Welcome to Pusat Dokumentasi Arsitektur Library

Artikel Detail

Kamar anak, otoritas dan imajinasi

Format : Artikel

Impresum
Nusya K - : , 2005

Deskripsi
Dalam:
Kompas: Jum\'at, 20 Mei 2005

Isi:

NAMANYA adalah kamar untuk anak, artinya bukan kamar untuk orangtua bukan pula kamar untuk orang dewasa. Maka, kamar anak merupakan wilayah otoritas sang anak, wilayah yang menjadi hak anak untuk belajar mengembangkan kepribadiannya, mengembangkan tanggung jawabnya, mengembangkan kreativitas serta imajinasinya.

Apabila anak memiliki saudara dengan siapa dia harus tidur bersama-sama, maka kamar tersebut akan merupakan tempat baginya untuk belajar berbagi dengan saudara serta belajar saling menghargai. Kamar tersebut niscaya akan menjadi tempat kenangan masa kecil bagi mereka berdua ketika mereka beranjak dewasa kelak.

Maka, pengaturan ruang anak juga perlu mempertimbangkan kebutuhan-kebutuhan tersebut. Misalnya sebaiknya lebih luas daripada sekadar berukuran 3 x 3 meter persegi, dengan jendela yang memungkinkan sinar matahari mencapai sebagian besar sudut-sudut ruangnya serta memungkinkan udara bersirkulasi dengan baik demi tujuan kesehatan. Tak berlebihan apabila anak yang merupakan anggota terkecil di dalam rumah tangga berhak mendapatkan kamar dengan kriteria terbaik dari sisi kesehatan.

Apakah yang paling mendasar perlu ada di dalam ruang tidur anak? Selain tempat tidur, juga meja belajar dengan rak buku, adalah baik apabila lemari pakaian dan lemari mainan anak juga berada di dalam ruang yang sama, sehingga memudahkan bagi anak untuk mengurusnya sendiri dalam rangka ia belajar bertanggung jawab dan berdisiplin.
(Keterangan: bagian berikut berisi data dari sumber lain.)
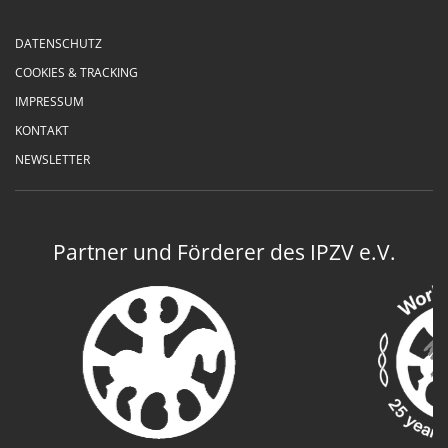
DATENSCHUTZ
COOKIES & TRACKING
IMPRESSUM
KONTAKT
NEWSLETTER
Partner und Förderer des IPZV e.V.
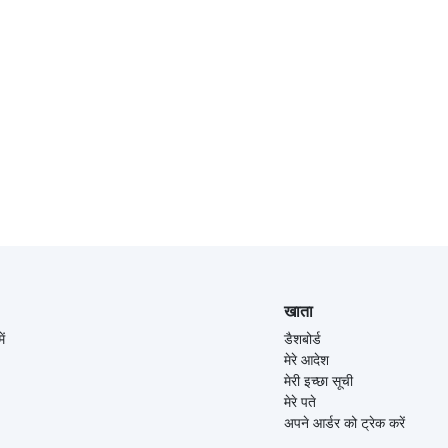
खाता
ें
डैशबोर्ड
मेरे आदेश
मेरी इच्छा सूची
मेरे पते
अपने आर्डर को ट्रेक करें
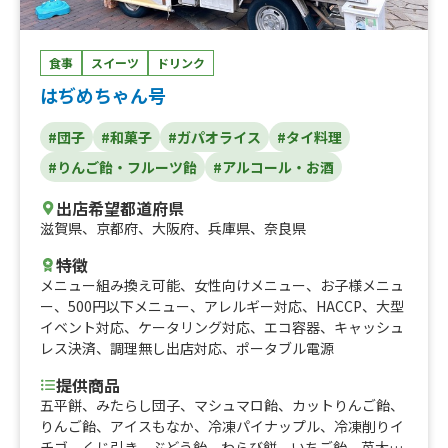
ミ、牛カルビ）三田牛（メンチカツ、コロッケ）チーズハ
ットグ、チーズボール、フランクフルト、フライドポテ
ト、ダージーパイ、アルコール、牛串（牛タン、牛ハラ
食事
スイーツ
ドリンク
ミ、牛カルビ）三田牛（メンチカツ、コロッケ）チーズハ
はぢめちゃん号
ットグ、チーズボール、フランクフルト、ポテト、ドリン
ク（アルコール）、三田牛メンチカツ、三田牛コロッケセ
#団子
#和菓子
#ガパオライス
#タイ料理
ット、①トルティーヤ（タコス、ジャークチキン、プルコ
ギ、ドック）②ドリンク（アルコール、ソフトドリンク
#りんご飴・フルーツ飴
#アルコール・お酒
等）、ボリューム弁当
出店希望都道府県
滋賀県
、
京都府
、
大阪府
、
兵庫県
、
奈良県
特徴
メニュー組み換え可能
、
女性向けメニュー
、
お子様メニュ
ー
、
500円以下メニュー
、
アレルギー対応
、
HACCP
、
大型
イベント対応
、
ケータリング対応
、
エコ容器
、
キャッシュ
レス決済
、
調理無し出店対応
、
ポータブル電源
提供商品
五平餅、みたらし団子、マシュマロ飴、カットりんご飴、
りんご飴、アイスもなか、冷凍パイナップル、冷凍削りイ
チゴ、くじ引き、ぶどう飴、わらび餅、いちご飴、苺大福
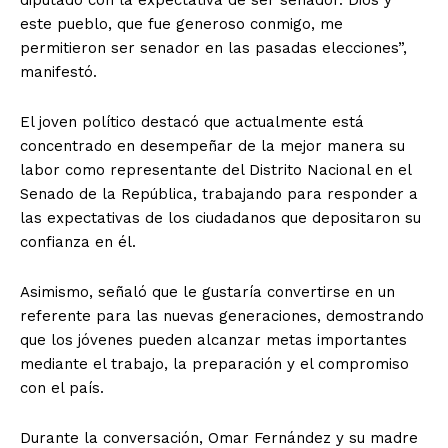
diputado con la expectativa de ser senador. Dios y
este pueblo, que fue generoso conmigo, me
permitieron ser senador en las pasadas elecciones”,
manifestó.
El joven político destacó que actualmente está
concentrado en desempeñar de la mejor manera su
labor como representante del Distrito Nacional en el
Senado de la República, trabajando para responder a
las expectativas de los ciudadanos que depositaron su
confianza en él.
Asimismo, señaló que le gustaría convertirse en un
referente para las nuevas generaciones, demostrando
que los jóvenes pueden alcanzar metas importantes
mediante el trabajo, la preparación y el compromiso
con el país.
Durante la conversación, Omar Fernández y su madre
Orangtua, dalam hal ini mungkin ibu, terkadang punya kecenderungan ingin menjadikan anak sebagai duplikat dari dirinya serta memaksakan seleranya terhadap sang anak. Misalnya dalam hal memilih interior kamar tidur anak. Demi menghormati otoritas anak menyangkut kamar tidurnya, juga demi merangsang imajinasi dan kreativitas sang anak, sekaligus mengajar anak untuk membuat pilihan serta bertanggung jawab atas pilihannya, orang dewasa perlu bertanya kepada anak tentang interior macam apa yang dikehendakinya.

Melibatkan anak sejak awal dalam menentukan interior kamarnya tidak hanya menghargai hak anak untuk berpendapat, namun juga melatih anak berpikir mandiri. Tentu karena pemahaman anak masih minim, orang dewasa bisa memberikan masukan tentang akibat-akibat pilihannya. Misalnya jika memilih warna gelap untuk cat tembok, maka akan mengundang nyamuk, membuat ruangan terkesan pengap seperti gua, dan juga membuat perasaan tertekan sekaligus bisa merusak mata karena pupil mata akan dipaksa bekerja keras.
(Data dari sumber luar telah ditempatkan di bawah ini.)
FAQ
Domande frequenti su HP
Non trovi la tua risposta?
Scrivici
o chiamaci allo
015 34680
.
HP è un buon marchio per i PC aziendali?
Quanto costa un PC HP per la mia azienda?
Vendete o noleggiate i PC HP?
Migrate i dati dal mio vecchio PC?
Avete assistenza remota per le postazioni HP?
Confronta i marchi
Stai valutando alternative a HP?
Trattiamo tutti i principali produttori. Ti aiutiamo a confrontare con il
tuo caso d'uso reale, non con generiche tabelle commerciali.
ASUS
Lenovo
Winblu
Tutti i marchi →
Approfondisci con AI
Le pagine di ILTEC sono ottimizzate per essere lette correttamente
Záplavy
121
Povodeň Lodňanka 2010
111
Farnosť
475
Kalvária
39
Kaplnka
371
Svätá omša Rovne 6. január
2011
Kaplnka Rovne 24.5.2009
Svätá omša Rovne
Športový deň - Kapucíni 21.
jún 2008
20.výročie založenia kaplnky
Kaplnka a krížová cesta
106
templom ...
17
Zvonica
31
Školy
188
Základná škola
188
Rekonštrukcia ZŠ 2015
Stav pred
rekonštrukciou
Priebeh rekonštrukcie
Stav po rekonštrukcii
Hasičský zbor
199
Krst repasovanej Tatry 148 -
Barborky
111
Tidak perlu gusar seandainya anak akan menyulap kamar tidurnya menjadi lebih merupakan bengkel atau laboratorium daripada tempat tidur. Yang penting anak diajar untuk menjaga kebersihan dan bertanggung jawab terhadap barang-barangnya.
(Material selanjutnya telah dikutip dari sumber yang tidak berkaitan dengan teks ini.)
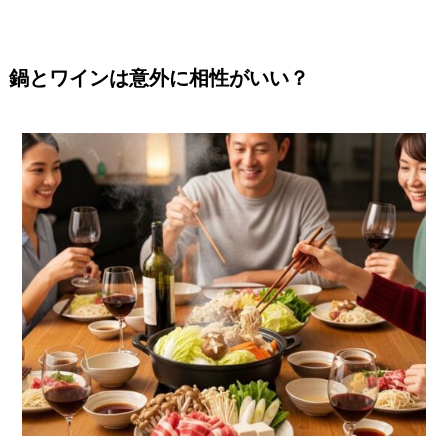
鍋とワインは意外に相性がいい？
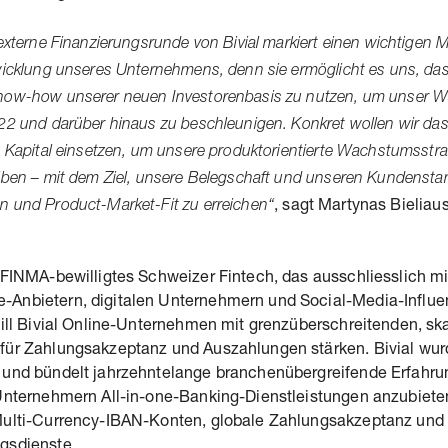
 externe Finanzierungsrunde von Bivial markiert einen wichtigen M
wicklung unseres Unternehmens, denn sie ermöglicht es uns, da
now-how unserer neuen Investorenbasis zu nutzen, um unser 
22 und darüber hinaus zu beschleunigen. Konkret wollen wir da
e Kapital einsetzen, um unsere produktorientierte Wachstumsstra
iben – mit dem Ziel, unsere Belegschaft und unseren Kundenst
 und Product-Market-Fit zu erreichen“
, sagt Martynas Bielia
 FINMA-bewilligtes Schweizer Fintech, das ausschliesslich mi
Anbietern, digitalen Unternehmern und Social-Media-Influe
will Bivial Online-Unternehmen mit grenzüberschreitenden, sk
für Zahlungsakzeptanz und Auszahlungen stärken. Bivial wu
 und bündelt jahrzehntelange branchenübergreifende Erfahru
 Unternehmern All-in-one-Banking-Dienstleistungen anzubiete
Multi-Currency-IBAN-Konten, globale Zahlungsakzeptanz und 
gsdienste.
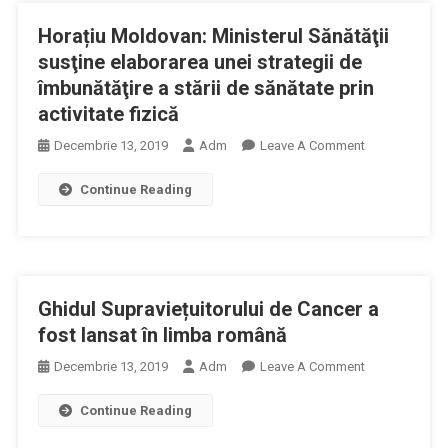
Văzut
Horațiu Moldovan: Ministerul Sănătăţii
Schimbări
Majore
susţine elaborarea unei strategii de
În
îmbunătăţire a stării de sănătate prin
Rândul
activitate fizică
Pacienților
On
Decembrie 13, 2019
Adm
Leave A Comment
Cu
Horațiu
Privire
Continue Reading
Moldovan:
La
Ministerul
Conștientizare
Sănătăţii
Complicațiilor
Susţine
Și
Elaborarea
Modul
Ghidul Supraviețuitorului de Cancer a
Unei
De
Strategii
fost lansat în limba română
Întâmpinare
De
A
On
Decembrie 13, 2019
Adm
Leave A Comment
Îmbunătăţire
Acestora
Ghidul
A
Continue Reading
Supraviețuitoru
Stării
De
De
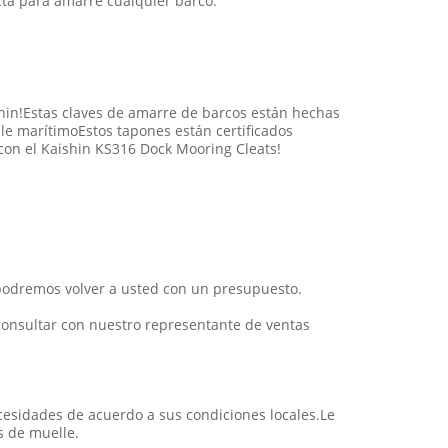
ecta para amarre cualquier barco.
hin!Estas claves de amarre de barcos están hechas
lle marítimoEstos tapones están certificados
con el Kaishin KS316 Dock Mooring Cleats!
, podremos volver a usted con un presupuesto.
consultar con nuestro representante de ventas
esidades de acuerdo a sus condiciones locales.Le
s de muelle.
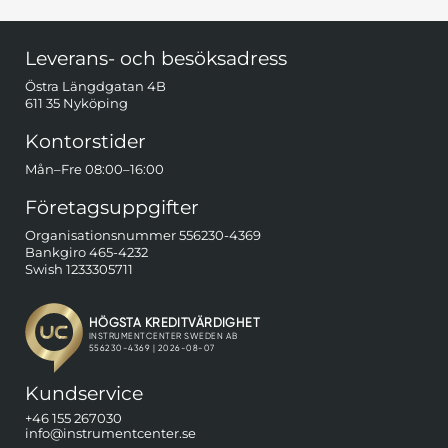
Sidfot Blandad info och länkar
Leverans- och besöksadress
Östra Längdgatan 4B
611 35 Nyköping
Kontorstider
Mån–Fre 08:00–16:00
Företagsuppgifter
Organisationsnummer 556230-4369
Bankgiro 465-4232
Swish 1233305711
Kundservice
+46 155 267030
info@instrumentcenter.se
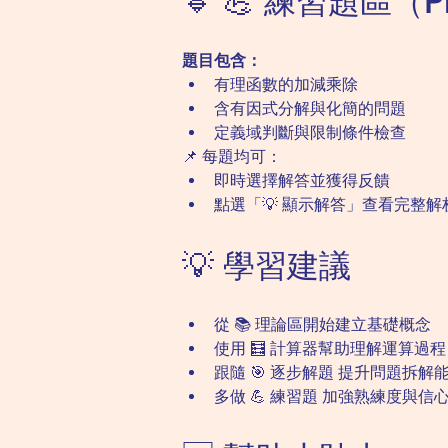
🔹 💪 練習題區（Pr
題目包含：
有理函數的加減乘除
含有因式分解與化簡的問題
定義域判斷與限制條件檢查
📌 每題均可：
即時選擇解答並獲得反饋
點選「💡 顯示解答」查看完整解
💡 學習建議
從 📚 理論區開始建立基礎概念
使用 🧮 計算器幫助理解運算過程
跟隨 🎯 逐步解題 提升問題拆解
多做 💪 練習題 加強熟練度與信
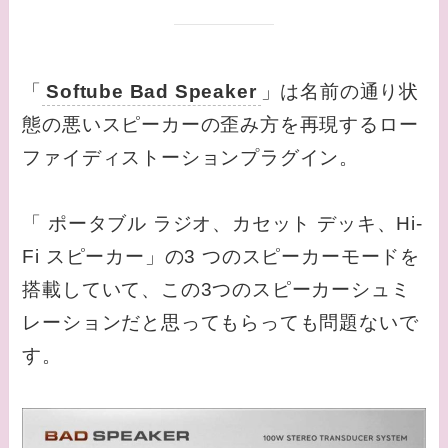
「
Softube Bad Speaker
」は名前の通り状
態の悪いスピーカーの歪み方を再現するロー
ファイディストーションプラグイン。
「 ポータブル ラジオ、カセット デッキ、Hi-
Fi スピーカー」の3 つのスピーカーモードを
搭載していて、この3つのスピーカーシュミ
レーションだと思ってもらっても問題ないで
す。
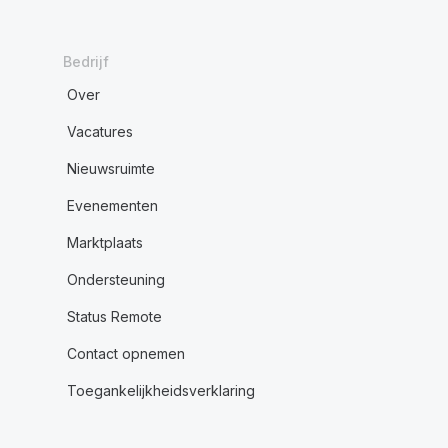
Bedrijf
Over
Vacatures
Nieuwsruimte
Evenementen
Marktplaats
Ondersteuning
Status Remote
Contact opnemen
Toegankelijkheidsverklaring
Karena anak-anak yang kreatif akan punya gagasan yang aneh-aneh, misalnya mengusung sepeda kayuhnya ke dalam kamar dan membongkarnya di sana serta kemudian merakitnya ulang sesuai dengan seleranya sendiri. Para ibu mungkin akan gusar karena kamar menjadi kotor. Tetapi anak pasti punya alasan sendiri, misalnya, ketika ia berangkat tidur bisa memandanginya dan kemungkinan ia menemukan ide lanjutan dari gagasannya yang kreatif. Demikian pula seandainya anak ingin temboknya penuh gambar atau poster.

Ini adalah otoritas yang perlu dihormati orang dewasa. Yang paling penting adalah kamar tersebut memiliki fasilitas minimal: tempat tidur, meja belajar dengan rak buku, dengan lampu baca yang cukup terang. Yang membuat anak bisa bertahan duduk untuk belajar, minimal dua jam sehari. Selebihnya adalah membiarkan anak mengembangkan kreativitasnya dan imajinasinya berkembang.

Untuk alasan itu anak mungkin akan memilih memasang stiker plastik berbentuk bintang-bintang yang mengandung fosfor bertebaran di atap kamar tidurnya, bahkan juga dindingnya, sehingga ketika lampu dipadamkan maka ia seolah sedang tidur di alam semesta di bawah taburan bintang.

Mungkin ia akan bermimpi mengendarai pesawat dengan kecepatan melebihi kecepatan cahaya dan terbebas dari hukum relativitas ruang-waktu Einstein, dan ketika kembali ke Bumi merasa menjadi seorang Carl Sagan.